El PSOE ha dado un golpe de efecto con su propuesta congresual de que los inmigrantes que residan en España desde al menos cinco años atrás tengan derecho al voto en las elecciones municipales. La norma estaría ya en vigor en las municipales de 2011 y, para que no sea preciso reformar la Constitución, obligaría al Gobierno a lograr previamente acuerdos de reciprocidad con los Estados de origen de dichas personas. Al aplicarse este criterio, en algunas grandes ciudades el voto inmigrante podría influir decisivamente en la composición de las corporaciones.

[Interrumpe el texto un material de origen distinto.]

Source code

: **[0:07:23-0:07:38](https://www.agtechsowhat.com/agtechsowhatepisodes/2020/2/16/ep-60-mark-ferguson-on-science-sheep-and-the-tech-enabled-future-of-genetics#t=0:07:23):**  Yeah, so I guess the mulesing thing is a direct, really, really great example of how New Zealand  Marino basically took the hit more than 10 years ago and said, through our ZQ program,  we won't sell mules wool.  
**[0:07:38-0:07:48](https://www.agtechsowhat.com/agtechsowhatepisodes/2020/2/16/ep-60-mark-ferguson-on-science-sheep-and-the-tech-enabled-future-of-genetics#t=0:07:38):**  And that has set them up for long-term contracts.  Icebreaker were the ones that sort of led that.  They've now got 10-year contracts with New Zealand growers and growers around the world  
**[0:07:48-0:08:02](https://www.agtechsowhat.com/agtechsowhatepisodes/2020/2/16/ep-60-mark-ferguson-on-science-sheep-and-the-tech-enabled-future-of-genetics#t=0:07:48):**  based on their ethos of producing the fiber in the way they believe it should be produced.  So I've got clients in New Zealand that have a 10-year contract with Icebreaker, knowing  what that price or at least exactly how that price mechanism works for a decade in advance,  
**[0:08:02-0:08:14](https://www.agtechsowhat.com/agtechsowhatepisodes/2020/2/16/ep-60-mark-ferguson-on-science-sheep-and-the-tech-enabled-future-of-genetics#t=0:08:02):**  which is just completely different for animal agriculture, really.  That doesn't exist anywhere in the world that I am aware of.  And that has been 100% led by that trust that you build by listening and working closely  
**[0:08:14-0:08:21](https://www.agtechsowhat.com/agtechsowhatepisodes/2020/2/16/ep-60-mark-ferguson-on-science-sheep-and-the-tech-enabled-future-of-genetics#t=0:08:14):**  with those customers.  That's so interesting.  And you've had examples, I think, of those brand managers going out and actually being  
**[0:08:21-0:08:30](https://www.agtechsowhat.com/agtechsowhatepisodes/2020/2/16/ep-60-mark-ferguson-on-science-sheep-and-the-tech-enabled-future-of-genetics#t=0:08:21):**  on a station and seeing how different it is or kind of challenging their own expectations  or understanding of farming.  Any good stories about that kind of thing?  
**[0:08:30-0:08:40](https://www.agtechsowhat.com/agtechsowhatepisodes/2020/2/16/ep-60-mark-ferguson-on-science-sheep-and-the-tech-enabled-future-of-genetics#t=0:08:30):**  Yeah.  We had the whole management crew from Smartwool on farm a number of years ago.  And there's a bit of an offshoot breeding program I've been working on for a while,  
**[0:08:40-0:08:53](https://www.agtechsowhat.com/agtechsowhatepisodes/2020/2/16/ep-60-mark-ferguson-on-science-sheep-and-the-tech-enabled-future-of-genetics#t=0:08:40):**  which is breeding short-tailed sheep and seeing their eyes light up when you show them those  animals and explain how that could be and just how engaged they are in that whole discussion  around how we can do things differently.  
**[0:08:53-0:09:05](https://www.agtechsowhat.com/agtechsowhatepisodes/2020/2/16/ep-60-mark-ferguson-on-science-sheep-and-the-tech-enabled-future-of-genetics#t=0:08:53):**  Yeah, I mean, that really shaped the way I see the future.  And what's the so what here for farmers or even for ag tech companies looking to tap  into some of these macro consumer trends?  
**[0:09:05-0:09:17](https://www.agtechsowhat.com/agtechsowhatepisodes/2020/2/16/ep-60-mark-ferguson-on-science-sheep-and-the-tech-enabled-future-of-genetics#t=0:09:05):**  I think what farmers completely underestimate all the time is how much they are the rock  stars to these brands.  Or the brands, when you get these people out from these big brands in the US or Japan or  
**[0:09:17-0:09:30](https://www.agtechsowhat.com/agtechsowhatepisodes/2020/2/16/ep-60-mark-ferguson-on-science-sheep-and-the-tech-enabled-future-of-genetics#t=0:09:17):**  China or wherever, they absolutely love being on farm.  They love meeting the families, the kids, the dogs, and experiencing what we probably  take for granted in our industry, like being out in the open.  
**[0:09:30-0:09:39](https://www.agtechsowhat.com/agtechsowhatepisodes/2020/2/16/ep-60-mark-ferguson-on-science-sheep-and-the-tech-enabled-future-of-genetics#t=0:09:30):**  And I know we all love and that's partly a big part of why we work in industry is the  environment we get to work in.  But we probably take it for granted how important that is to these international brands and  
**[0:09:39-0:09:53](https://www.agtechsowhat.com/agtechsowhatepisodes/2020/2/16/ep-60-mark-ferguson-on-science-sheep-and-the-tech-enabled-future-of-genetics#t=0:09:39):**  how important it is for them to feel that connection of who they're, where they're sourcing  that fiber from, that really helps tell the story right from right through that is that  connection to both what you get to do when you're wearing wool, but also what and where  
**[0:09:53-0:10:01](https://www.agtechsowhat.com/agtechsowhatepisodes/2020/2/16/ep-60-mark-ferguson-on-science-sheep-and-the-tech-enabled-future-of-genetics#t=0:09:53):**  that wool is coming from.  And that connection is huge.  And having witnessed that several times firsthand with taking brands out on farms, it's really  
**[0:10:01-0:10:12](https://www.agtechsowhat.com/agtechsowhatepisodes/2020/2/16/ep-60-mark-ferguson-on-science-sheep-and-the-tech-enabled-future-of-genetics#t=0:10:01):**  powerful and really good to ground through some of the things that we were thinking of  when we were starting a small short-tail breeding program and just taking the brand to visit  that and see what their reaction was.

La idea es inobjetable: primero, porque supone un aliciente para la verdadera integración de los foráneos que, previsiblemente, tras un lustro de residencia entre nosotros, estén más inclinados a quedarse que a regresar a sus países. Segundo, porque perfecciona la democracia: si las elecciones generales son por definición un ejercicio de soberanía que sólo atañe a quienes posean la nacionalidad, las elecciones municipales organizan la convivencia en el ámbito más cercano al individuo, y es lógico propugnar que toda la comunidad participe en dicho ceremonial pluralista. Por último, la propuesta dulcifica y racionaliza una política de inmigración que ha de combinar la firmeza frente al inmigrante ilegal con la integración real y efectiva.